-------- SUPPLIED MATERIAL --------
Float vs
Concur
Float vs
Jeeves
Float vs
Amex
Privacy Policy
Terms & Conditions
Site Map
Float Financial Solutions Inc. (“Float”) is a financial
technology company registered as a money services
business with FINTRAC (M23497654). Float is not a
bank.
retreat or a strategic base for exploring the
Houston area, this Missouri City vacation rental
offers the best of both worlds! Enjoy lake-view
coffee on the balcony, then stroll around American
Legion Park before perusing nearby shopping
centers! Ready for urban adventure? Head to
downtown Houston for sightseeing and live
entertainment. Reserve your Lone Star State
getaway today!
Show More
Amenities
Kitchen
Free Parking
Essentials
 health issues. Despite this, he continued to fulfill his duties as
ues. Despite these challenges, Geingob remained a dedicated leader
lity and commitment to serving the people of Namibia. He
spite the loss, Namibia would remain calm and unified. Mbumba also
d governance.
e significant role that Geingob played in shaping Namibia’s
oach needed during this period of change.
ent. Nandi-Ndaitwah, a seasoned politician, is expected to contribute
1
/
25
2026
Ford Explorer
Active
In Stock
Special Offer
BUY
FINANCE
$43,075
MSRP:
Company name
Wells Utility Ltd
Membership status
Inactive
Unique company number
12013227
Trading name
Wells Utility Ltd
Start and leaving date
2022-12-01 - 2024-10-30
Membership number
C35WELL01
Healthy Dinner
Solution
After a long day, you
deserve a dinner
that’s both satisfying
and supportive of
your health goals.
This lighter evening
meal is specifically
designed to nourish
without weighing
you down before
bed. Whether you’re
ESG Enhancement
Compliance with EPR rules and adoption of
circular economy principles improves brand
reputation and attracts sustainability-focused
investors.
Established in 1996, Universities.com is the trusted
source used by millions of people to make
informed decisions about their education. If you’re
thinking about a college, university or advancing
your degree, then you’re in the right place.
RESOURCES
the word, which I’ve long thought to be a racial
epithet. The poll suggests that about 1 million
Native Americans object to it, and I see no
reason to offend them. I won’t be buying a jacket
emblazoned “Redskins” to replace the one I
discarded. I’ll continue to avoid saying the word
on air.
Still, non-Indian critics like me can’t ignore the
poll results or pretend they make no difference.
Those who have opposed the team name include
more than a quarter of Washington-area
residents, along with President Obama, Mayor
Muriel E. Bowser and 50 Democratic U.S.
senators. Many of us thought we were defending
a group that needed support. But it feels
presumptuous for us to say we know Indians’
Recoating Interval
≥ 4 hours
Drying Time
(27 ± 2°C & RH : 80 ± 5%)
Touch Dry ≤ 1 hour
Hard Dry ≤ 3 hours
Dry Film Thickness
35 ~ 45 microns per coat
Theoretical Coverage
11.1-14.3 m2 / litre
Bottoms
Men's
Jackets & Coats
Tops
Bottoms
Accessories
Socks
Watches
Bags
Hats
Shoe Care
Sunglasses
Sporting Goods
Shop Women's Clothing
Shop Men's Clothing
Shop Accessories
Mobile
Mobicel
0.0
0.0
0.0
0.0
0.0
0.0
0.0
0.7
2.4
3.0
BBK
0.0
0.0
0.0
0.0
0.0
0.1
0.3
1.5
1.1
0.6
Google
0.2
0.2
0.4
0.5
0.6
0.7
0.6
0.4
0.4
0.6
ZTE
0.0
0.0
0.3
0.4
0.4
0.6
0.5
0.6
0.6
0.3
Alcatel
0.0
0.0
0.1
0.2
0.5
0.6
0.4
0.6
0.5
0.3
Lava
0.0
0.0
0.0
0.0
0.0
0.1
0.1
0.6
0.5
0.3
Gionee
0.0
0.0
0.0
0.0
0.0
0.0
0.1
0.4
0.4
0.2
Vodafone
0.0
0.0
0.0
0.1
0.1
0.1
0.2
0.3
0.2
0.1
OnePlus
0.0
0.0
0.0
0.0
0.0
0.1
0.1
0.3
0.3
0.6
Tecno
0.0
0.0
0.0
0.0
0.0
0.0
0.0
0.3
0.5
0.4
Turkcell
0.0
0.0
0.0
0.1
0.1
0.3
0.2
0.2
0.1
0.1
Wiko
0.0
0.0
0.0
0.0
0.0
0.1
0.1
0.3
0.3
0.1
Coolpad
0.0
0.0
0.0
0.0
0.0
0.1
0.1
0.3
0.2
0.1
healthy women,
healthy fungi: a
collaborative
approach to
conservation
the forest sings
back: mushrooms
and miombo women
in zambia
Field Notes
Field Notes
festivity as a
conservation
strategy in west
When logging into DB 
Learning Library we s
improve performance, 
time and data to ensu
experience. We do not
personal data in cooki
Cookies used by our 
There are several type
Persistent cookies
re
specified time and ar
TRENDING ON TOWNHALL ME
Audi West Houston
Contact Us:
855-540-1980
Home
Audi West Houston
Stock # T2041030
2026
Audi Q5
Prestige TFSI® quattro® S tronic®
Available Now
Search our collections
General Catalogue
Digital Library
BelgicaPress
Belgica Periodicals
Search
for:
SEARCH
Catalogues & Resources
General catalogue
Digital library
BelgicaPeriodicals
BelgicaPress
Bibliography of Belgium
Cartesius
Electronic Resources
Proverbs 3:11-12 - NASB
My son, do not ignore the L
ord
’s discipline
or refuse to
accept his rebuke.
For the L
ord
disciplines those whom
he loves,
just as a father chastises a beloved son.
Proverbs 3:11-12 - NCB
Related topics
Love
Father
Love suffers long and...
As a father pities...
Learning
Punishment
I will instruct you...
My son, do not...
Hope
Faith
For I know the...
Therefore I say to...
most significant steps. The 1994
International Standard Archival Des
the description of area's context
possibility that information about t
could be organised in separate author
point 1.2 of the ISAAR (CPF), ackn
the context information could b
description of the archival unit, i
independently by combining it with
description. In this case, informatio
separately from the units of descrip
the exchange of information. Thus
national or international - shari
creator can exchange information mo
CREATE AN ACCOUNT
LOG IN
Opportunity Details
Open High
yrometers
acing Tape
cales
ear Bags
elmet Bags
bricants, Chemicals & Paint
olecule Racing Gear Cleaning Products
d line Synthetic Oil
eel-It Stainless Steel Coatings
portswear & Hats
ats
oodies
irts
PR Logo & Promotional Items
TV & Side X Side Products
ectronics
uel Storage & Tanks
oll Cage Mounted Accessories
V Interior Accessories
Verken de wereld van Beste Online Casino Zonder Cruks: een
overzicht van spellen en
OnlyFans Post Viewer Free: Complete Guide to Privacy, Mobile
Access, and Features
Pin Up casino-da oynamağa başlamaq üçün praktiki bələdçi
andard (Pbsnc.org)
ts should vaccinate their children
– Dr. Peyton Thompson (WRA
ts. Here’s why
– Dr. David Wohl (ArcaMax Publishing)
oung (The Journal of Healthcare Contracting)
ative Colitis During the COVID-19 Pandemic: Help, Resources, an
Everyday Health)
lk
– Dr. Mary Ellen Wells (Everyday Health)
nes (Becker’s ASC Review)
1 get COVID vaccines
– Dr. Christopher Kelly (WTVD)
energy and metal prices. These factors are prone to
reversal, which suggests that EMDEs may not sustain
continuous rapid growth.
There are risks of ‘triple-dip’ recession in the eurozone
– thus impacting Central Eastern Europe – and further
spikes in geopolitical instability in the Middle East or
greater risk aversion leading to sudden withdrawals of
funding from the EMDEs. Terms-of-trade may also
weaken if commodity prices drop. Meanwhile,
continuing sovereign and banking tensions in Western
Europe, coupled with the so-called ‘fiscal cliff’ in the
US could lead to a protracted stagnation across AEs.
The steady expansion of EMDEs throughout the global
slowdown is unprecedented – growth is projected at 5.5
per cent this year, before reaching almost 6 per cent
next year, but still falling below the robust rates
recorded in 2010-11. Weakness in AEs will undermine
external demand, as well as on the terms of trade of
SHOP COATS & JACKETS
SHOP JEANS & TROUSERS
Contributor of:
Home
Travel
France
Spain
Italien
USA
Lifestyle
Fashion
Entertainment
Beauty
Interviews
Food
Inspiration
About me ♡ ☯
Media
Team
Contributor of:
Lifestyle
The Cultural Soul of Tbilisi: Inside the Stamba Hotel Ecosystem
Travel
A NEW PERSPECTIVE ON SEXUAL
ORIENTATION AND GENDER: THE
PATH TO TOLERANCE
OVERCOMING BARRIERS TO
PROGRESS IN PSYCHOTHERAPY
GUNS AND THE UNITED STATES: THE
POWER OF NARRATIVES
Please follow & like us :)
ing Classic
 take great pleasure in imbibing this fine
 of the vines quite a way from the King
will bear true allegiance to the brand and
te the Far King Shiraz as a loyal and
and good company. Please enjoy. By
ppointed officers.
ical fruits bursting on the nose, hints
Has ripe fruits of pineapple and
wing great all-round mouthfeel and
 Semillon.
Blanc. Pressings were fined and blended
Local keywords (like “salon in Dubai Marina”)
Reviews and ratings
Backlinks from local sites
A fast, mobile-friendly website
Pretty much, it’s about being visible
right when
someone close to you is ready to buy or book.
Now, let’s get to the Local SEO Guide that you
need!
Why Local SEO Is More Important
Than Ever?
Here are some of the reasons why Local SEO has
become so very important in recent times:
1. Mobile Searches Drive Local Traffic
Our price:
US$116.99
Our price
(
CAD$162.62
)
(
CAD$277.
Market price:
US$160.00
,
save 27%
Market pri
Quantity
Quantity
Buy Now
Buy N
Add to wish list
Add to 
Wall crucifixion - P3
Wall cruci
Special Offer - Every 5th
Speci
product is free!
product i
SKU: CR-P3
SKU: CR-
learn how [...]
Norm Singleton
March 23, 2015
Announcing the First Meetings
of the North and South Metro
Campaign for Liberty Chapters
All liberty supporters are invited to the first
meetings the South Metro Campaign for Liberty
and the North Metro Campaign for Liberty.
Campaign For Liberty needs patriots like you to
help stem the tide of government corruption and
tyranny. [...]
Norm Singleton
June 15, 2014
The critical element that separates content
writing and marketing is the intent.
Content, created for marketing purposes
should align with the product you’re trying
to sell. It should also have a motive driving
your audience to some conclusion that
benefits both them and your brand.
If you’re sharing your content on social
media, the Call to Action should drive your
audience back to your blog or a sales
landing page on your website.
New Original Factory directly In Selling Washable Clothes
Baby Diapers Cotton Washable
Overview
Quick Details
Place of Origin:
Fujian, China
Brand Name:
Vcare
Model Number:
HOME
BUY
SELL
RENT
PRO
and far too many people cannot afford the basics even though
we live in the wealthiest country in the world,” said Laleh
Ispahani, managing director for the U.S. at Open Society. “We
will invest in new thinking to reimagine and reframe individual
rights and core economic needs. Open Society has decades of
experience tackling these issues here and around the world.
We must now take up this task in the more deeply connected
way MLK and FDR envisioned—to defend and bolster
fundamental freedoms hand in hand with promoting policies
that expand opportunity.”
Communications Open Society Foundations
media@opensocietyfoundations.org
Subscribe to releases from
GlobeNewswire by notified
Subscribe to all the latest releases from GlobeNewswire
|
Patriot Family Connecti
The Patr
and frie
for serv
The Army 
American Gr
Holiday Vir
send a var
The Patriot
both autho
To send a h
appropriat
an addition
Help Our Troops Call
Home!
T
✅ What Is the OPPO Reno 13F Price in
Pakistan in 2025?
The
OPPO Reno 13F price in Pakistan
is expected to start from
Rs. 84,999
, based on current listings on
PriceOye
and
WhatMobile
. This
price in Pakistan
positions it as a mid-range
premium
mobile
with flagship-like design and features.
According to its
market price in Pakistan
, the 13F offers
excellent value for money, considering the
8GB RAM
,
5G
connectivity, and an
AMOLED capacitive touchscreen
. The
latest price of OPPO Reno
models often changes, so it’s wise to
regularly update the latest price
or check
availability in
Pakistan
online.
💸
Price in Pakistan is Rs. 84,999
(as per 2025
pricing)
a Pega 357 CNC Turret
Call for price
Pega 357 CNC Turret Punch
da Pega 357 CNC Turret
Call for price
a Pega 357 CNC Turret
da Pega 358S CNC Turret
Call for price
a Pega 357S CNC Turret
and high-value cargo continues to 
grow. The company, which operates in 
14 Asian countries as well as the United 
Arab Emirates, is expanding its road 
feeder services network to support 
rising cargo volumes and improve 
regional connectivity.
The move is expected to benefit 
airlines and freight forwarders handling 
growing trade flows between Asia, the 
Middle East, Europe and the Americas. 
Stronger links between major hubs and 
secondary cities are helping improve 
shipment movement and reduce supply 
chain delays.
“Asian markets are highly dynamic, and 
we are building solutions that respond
--------
#### WHAT THIS TASK INVOLVES:
Rewrite the data from its first line through the line containing "ESG Enhancement", both included, as a Markdown table with columns "No." and "Line Text". Give each non-blank line its own row with its number.

#### RESULT BELOW:
| No. | Line Text |
|---|---|
| 1 | Float vs |
| 2 | Concur |
| 3 | Float vs |
| 4 | Jeeves |
| 5 | Float vs |
| 6 | Amex |
| 7 | Privacy Policy |
| 8 | Terms & Conditions |
| 9 | Site Map |
| 10 | Float Financial Solutions Inc. (“Float”) is a financial |
| 11 | technology company registered as a money services |
| 12 | business with FINTRAC (M23497654). Float is not a |
| 13 | bank. |
| 14 | retreat or a strategic base for exploring the |
| 15 | Houston area, this Missouri City vacation rental |
| 16 | offers the best of both worlds! Enjoy lake-view |
| 17 | coffee on the balcony, then stroll around American |
| 18 | Legion Park before perusing nearby shopping |
| 19 | centers! Ready for urban adventure? Head to |
| 20 | downtown Houston for sightseeing and live |
| 21 | entertainment. Reserve your Lone Star State |
| 22 | getaway today! |
| 23 | Show More |
| 24 | Amenities |
| 25 | Kitchen |
| 26 | Free Parking |
| 27 | Essentials |
| 28 |  health issues. Despite this, he continued to fulfill his duties as |
| 29 | ues. Despite these challenges, Geingob remained a dedicated leader |
| 30 | lity and commitment to serving the people of Namibia. He |
| 31 | spite the loss, Namibia would remain calm and unified. Mbumba also |
| 32 | d governance. |
| 33 | e significant role that Geingob played in shaping Namibia’s |
| 34 | oach needed during this period of change. |
| 35 | ent. Nandi-Ndaitwah, a seasoned politician, is expected to contribute |
| 36 | 1 |
| 37 | / |
| 38 | 25 |
| 39 | 2026 |
| 40 | Ford Explorer |
| 41 | Active |
| 42 | In Stock |
| 43 | Special Offer |
| 44 | BUY |
| 45 | FINANCE |
| 46 | $43,075 |
| 47 | MSRP: |
| 48 | Company name |
| 49 | Wells Utility Ltd |
| 50 | Membership status |
| 51 | Inactive |
| 52 | Unique company number |
| 53 | 12013227 |
| 54 | Trading name |
| 55 | Wells Utility Ltd |
| 56 | Start and leaving date |
| 57 | 2022-12-01 - 2024-10-30 |
| 58 | Membership number |
| 59 | C35WELL01 |
| 60 | Healthy Dinner |
| 61 | Solution |
| 62 | After a long day, you |
| 63 | deserve a dinner |
| 64 | that’s both satisfying |
| 65 | and supportive of |
| 66 | your health goals. |
| 67 | This lighter evening |
| 68 | meal is specifically |
| 69 | designed to nourish |
| 70 | without weighing |
| 71 | you down before |
| 72 | bed. Whether you’re |
| 73 | ESG Enhancement |